- _SET PROBLEM_: Rewrite the lines of every record below, putting "processed" wherever "developed" appears and changing nothing else. Leave the pictures out of your answer.

- _DATA TO USE_:
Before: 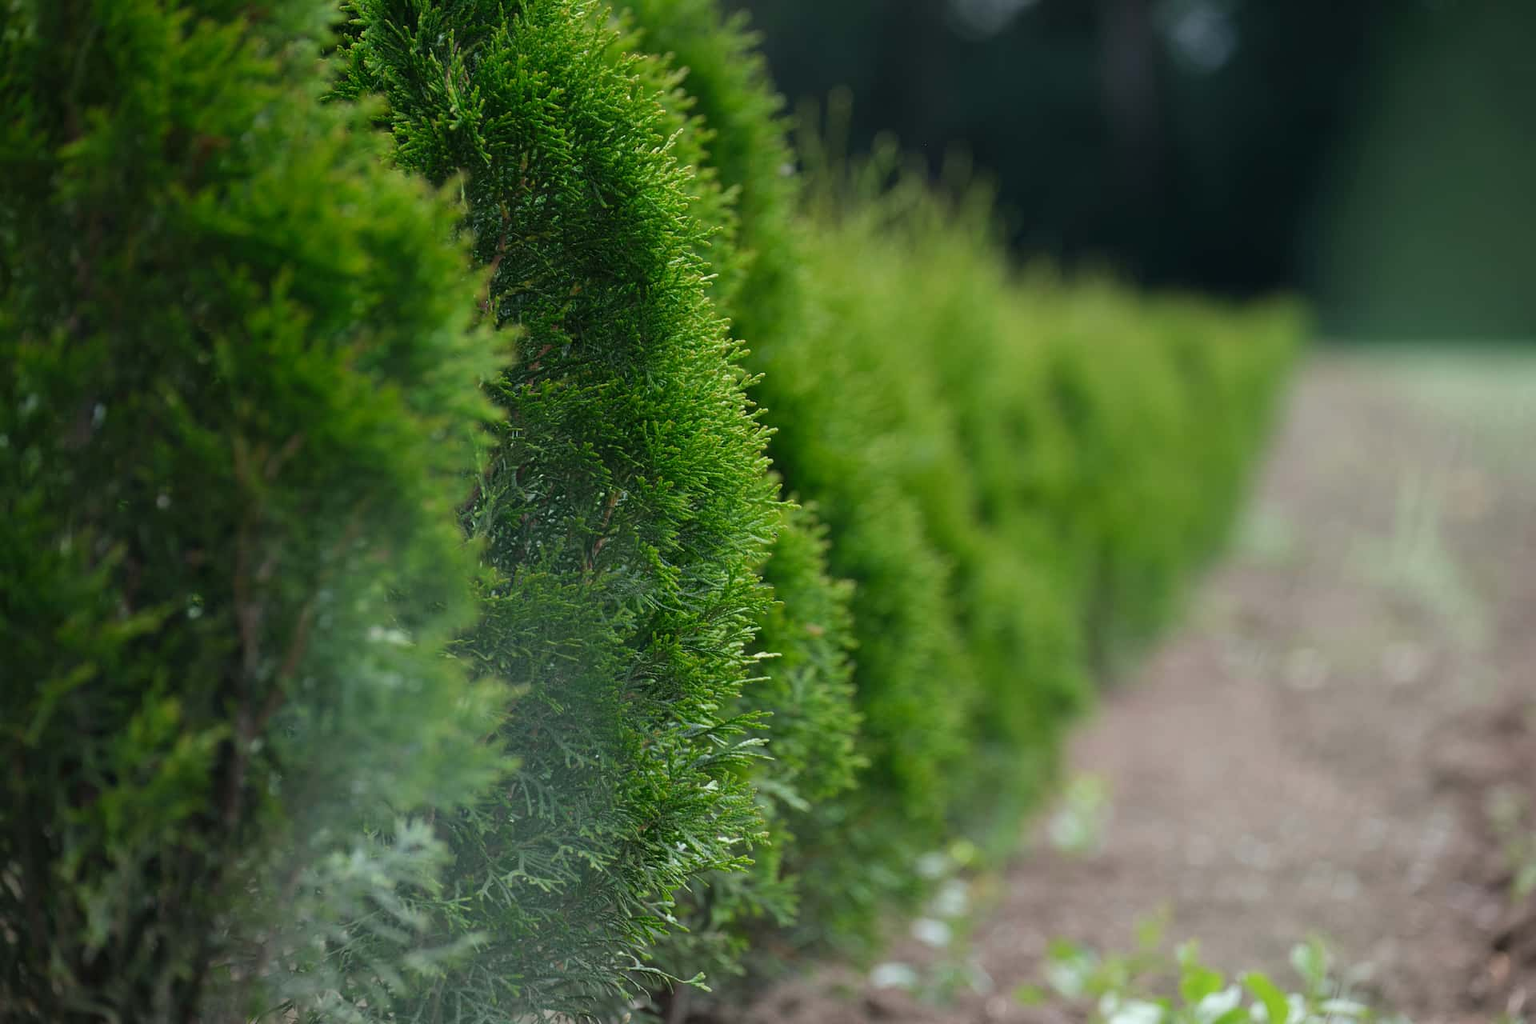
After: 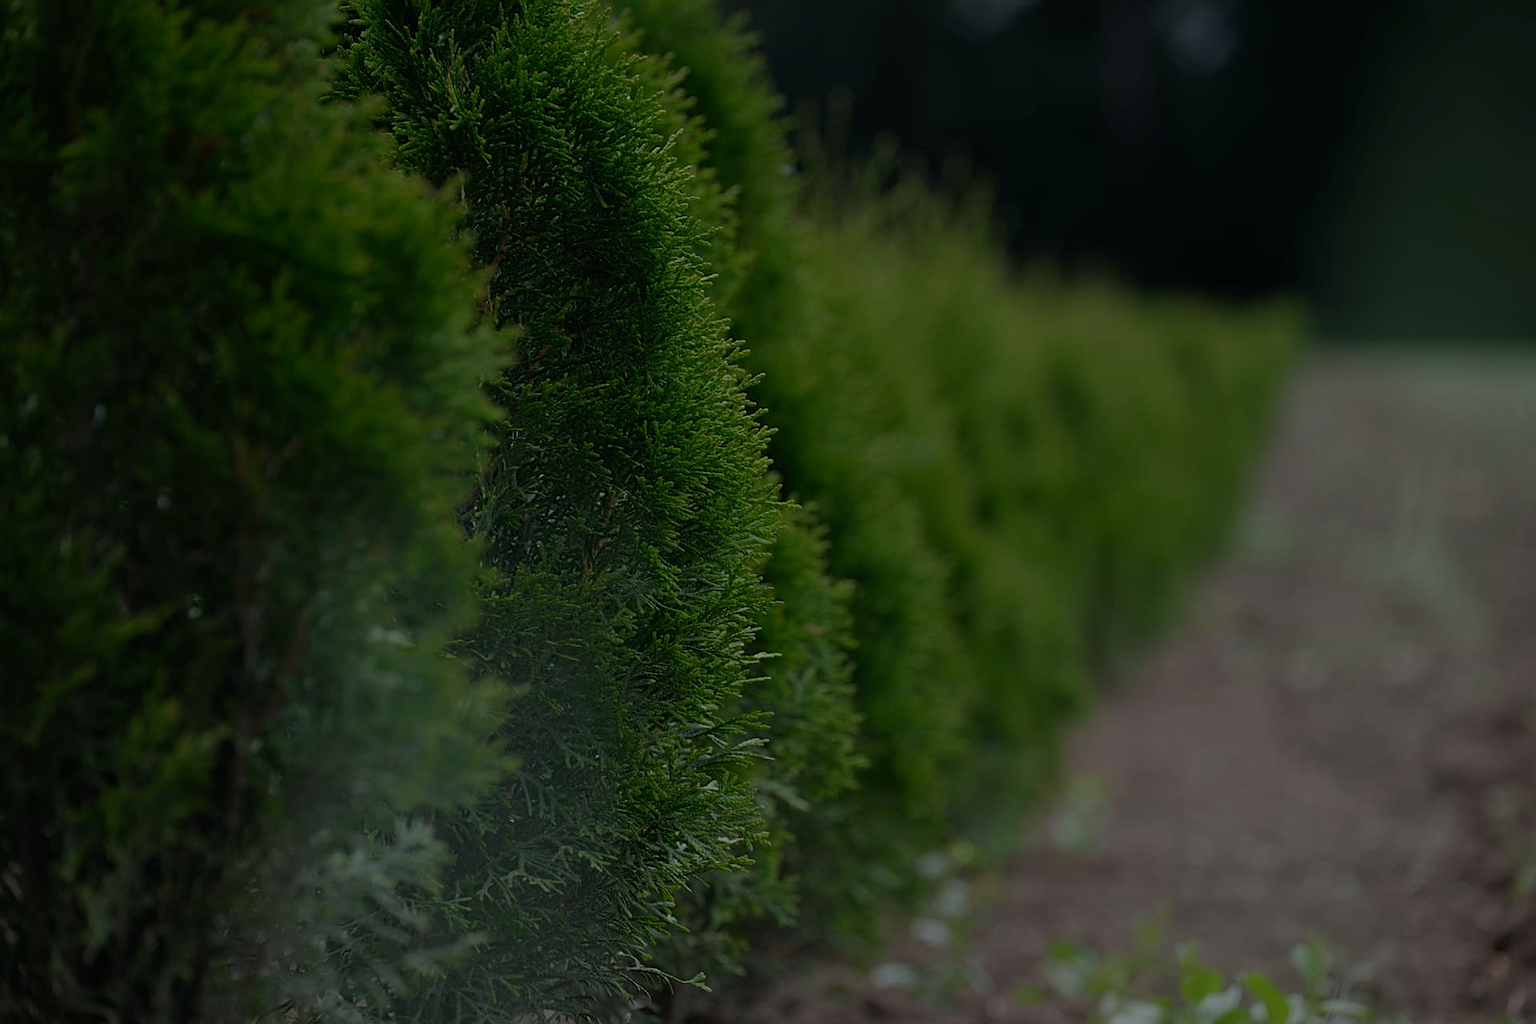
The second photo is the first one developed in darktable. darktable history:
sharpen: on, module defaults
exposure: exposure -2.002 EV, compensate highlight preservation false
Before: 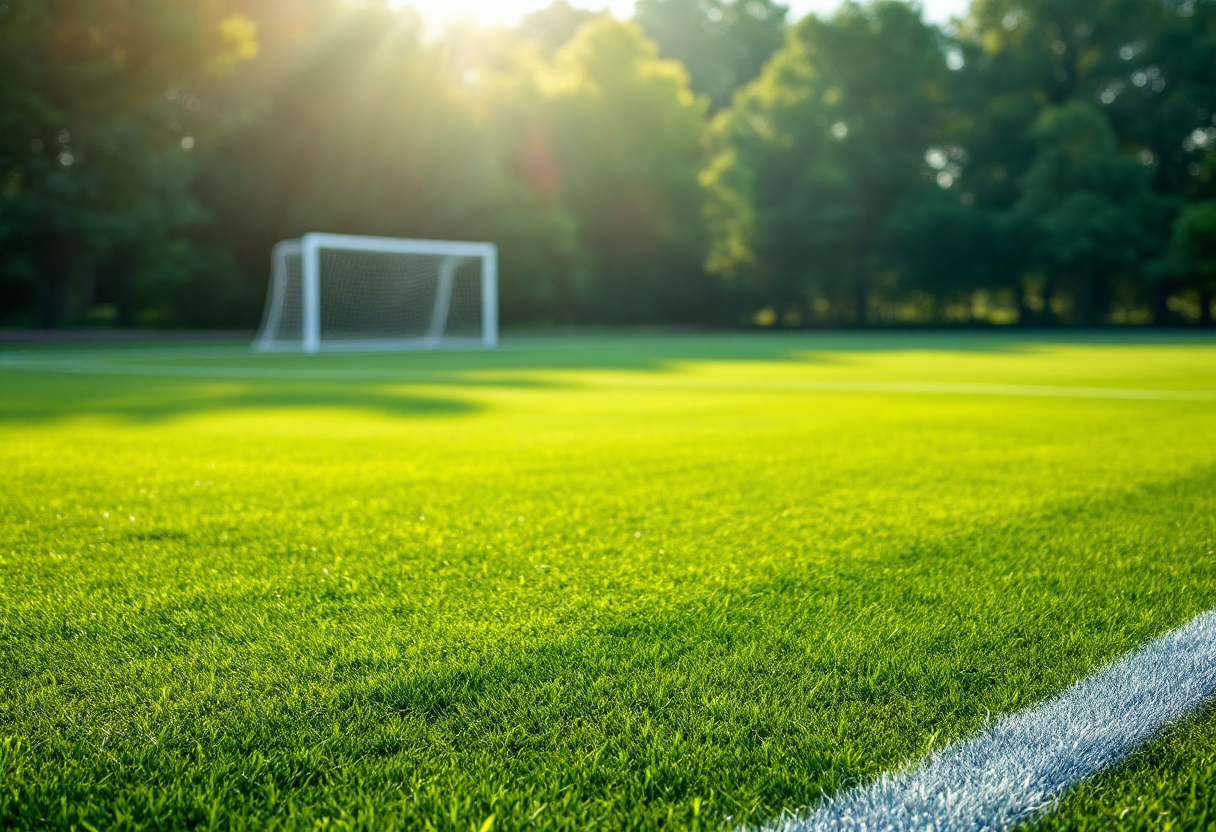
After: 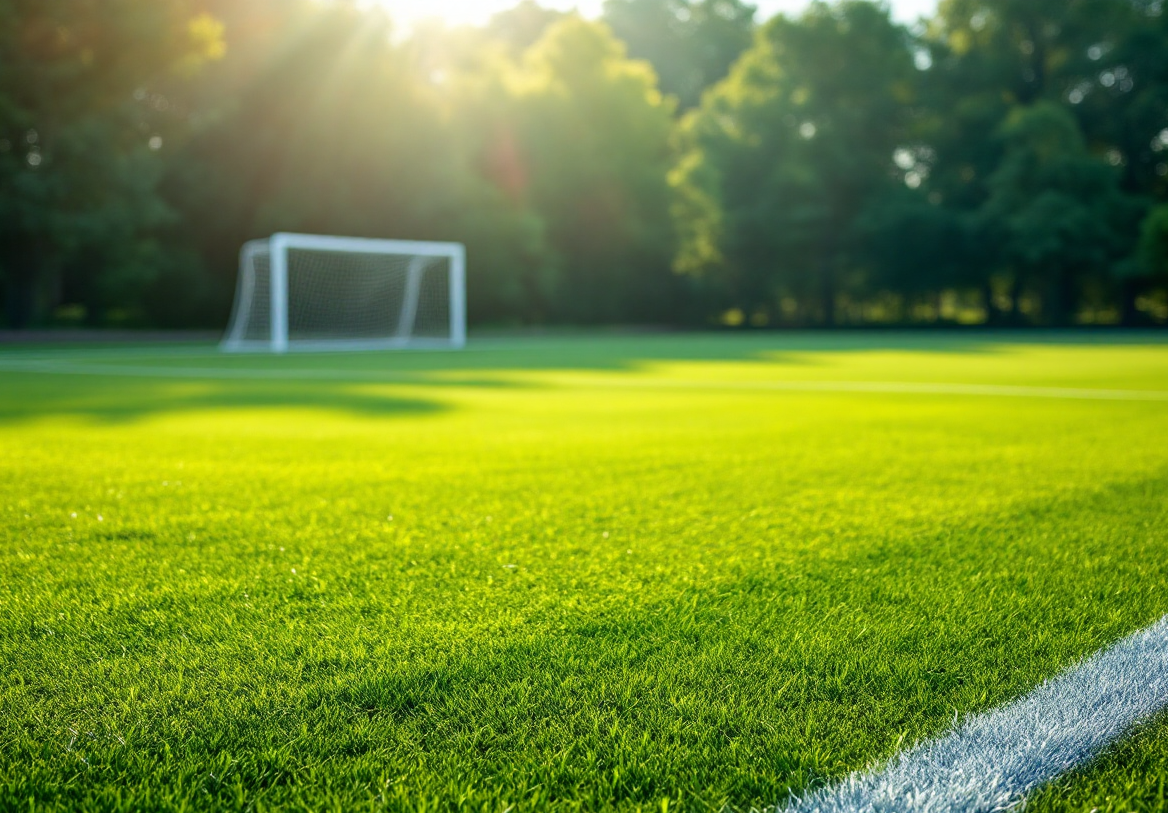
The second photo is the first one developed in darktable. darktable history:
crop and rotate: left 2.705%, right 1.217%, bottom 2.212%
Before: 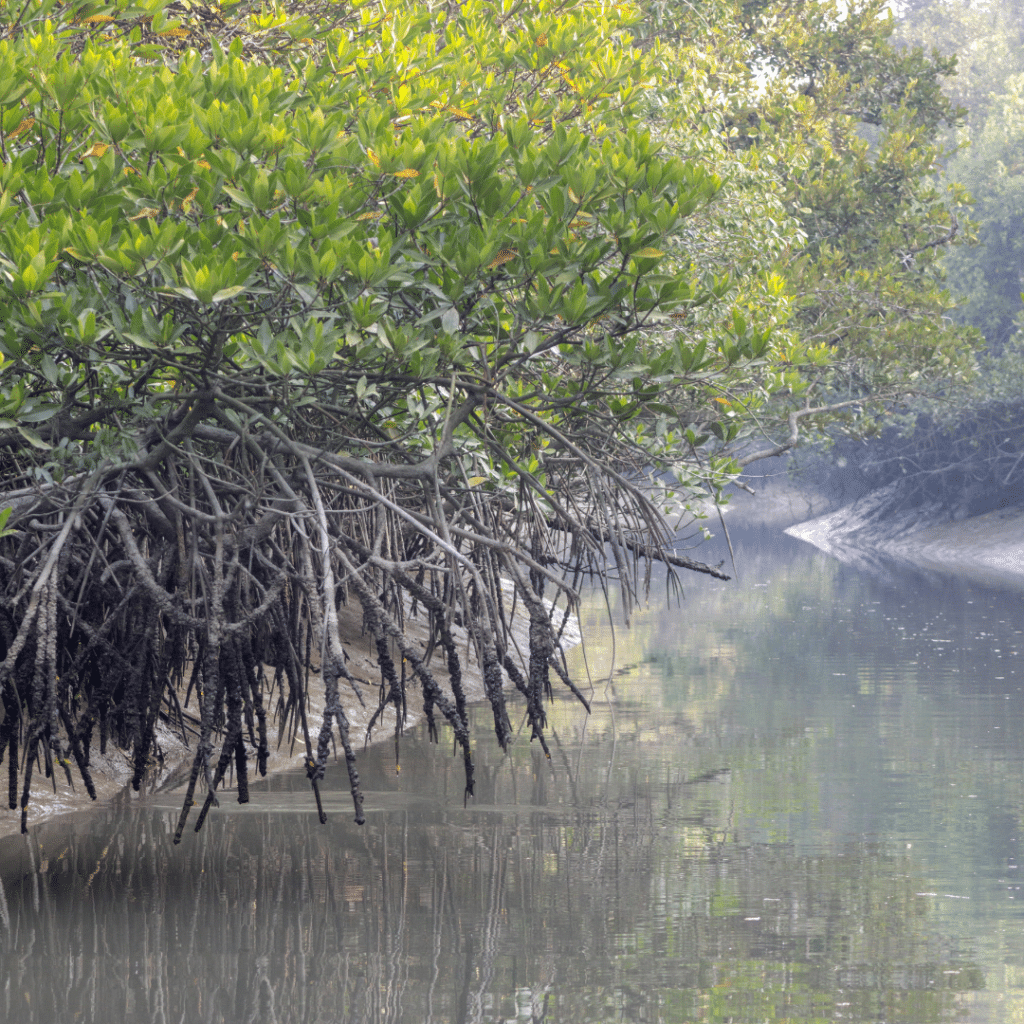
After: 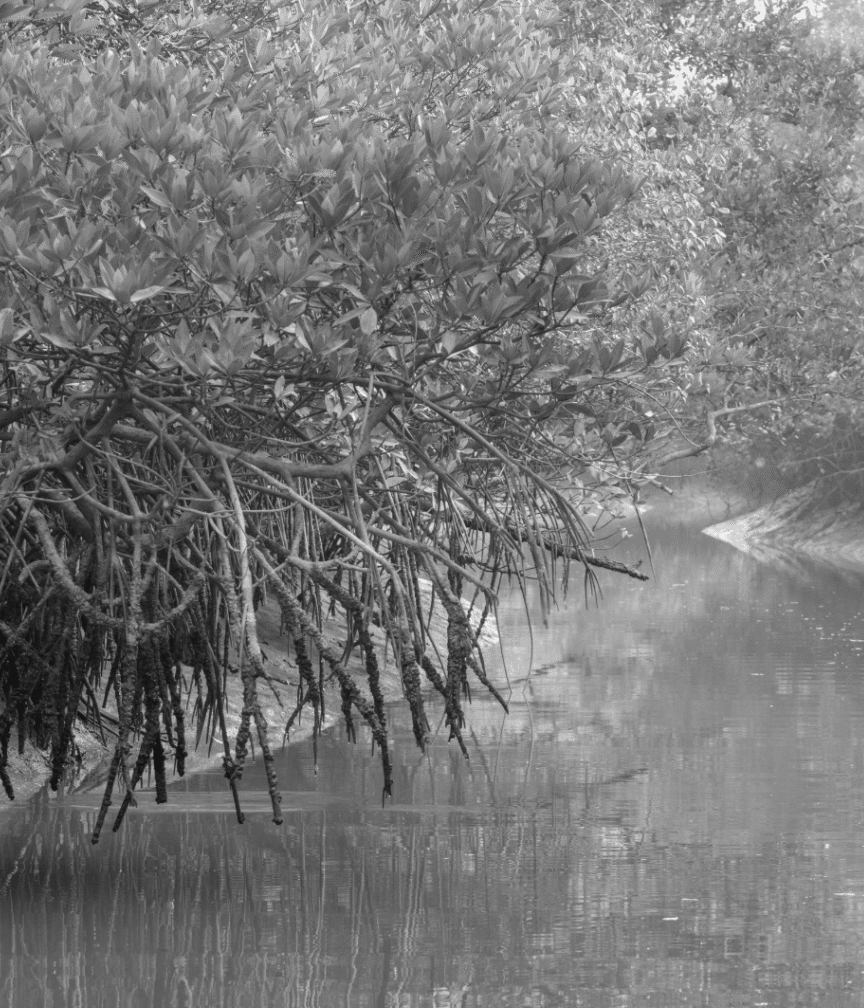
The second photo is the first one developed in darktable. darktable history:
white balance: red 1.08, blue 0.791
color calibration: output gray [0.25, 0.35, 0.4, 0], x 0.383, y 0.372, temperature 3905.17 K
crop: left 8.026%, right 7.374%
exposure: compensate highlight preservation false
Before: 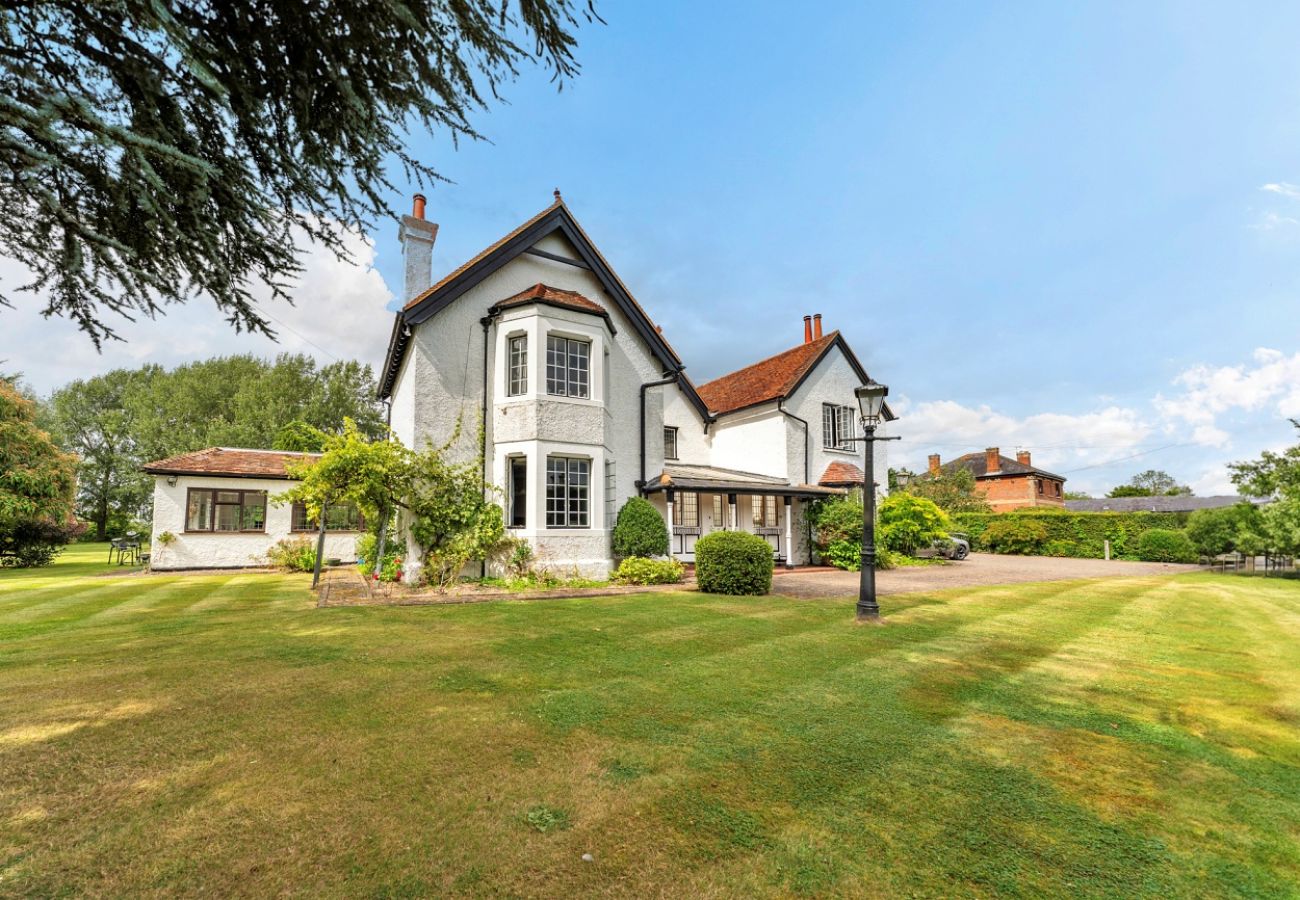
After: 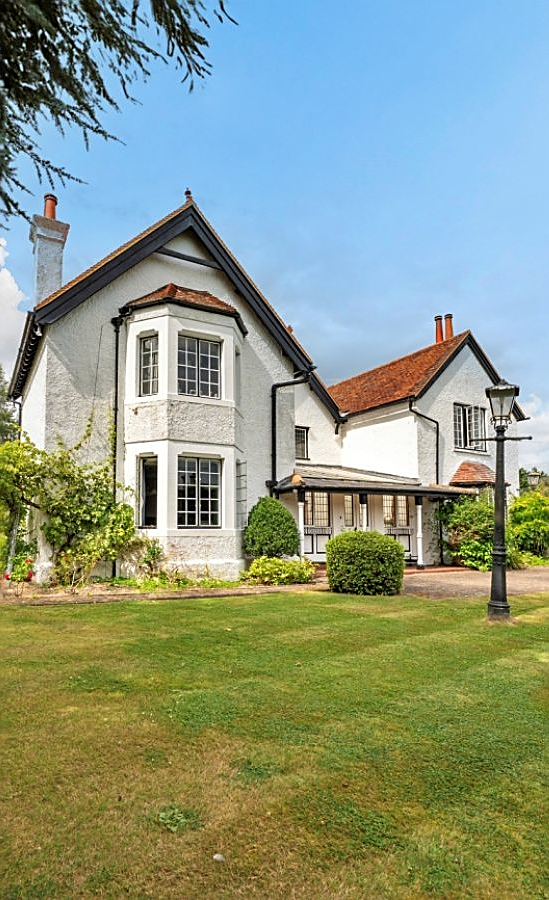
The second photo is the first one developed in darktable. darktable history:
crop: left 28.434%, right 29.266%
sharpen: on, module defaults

- _ANSWER_:
Before: 
After: 
The second photo is the first one processed in darktable. darktable history:
sharpen: on, module defaults
exposure: exposure -2.002 EV, compensate highlight preservation false
Before: 
After: 
The second photo is the first one processed in darktable. darktable history:
crop and rotate: left 2.705%, right 1.217%, bottom 2.212%
Before: 
After: 
The second photo is the first one processed in darktable. darktable history:
white balance: red 1.08, blue 0.791
color calibration: output gray [0.25, 0.35, 0.4, 0], x 0.383, y 0.372, temperature 3905.17 K
crop: left 8.026%, right 7.374%
exposure: compensate highlight preservation false
Before: 
After: 
The second photo is the first one processed in darktable. darktable history:
crop: left 28.434%, right 29.266%
sharpen: on, module defaults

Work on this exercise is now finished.